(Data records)
◆ ◆ ◆
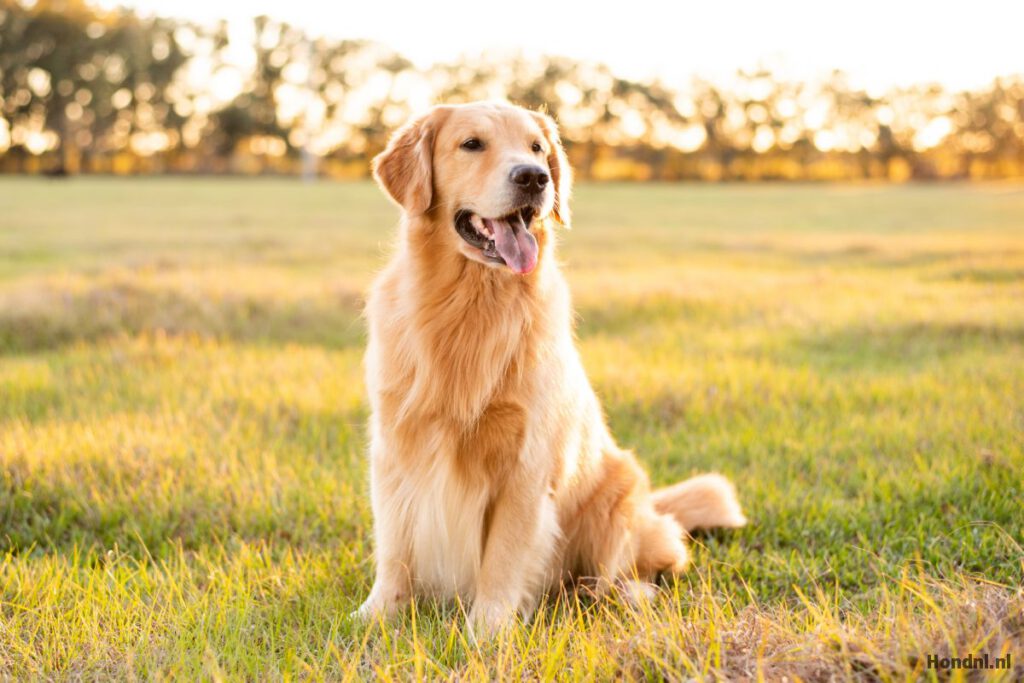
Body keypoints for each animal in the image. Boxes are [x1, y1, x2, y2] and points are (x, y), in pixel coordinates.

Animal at [358, 100, 745, 634]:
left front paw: (488, 631)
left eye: (537, 148)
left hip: (619, 494)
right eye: (471, 144)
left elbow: (502, 556)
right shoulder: (396, 448)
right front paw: (376, 615)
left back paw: (622, 593)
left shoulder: (526, 463)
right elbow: (395, 546)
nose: (533, 178)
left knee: (645, 563)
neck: (470, 304)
◆ ◆ ◆
Output all of the data above exactly; no pictures should appear.

__ANSWER TO THE PROBLEM__.
Body keypoints for each animal in the image. Boxes are [x1, y1, x2, y2] and points are (x, y), in pixel coordinates.

Animal at [358, 100, 745, 634]:
left front paw: (488, 631)
left eye: (537, 148)
left hip: (619, 494)
right eye: (471, 144)
left elbow: (502, 556)
right shoulder: (396, 448)
right front paw: (376, 615)
left back paw: (622, 593)
left shoulder: (526, 463)
right elbow: (395, 546)
nose: (533, 178)
left knee: (645, 563)
neck: (470, 304)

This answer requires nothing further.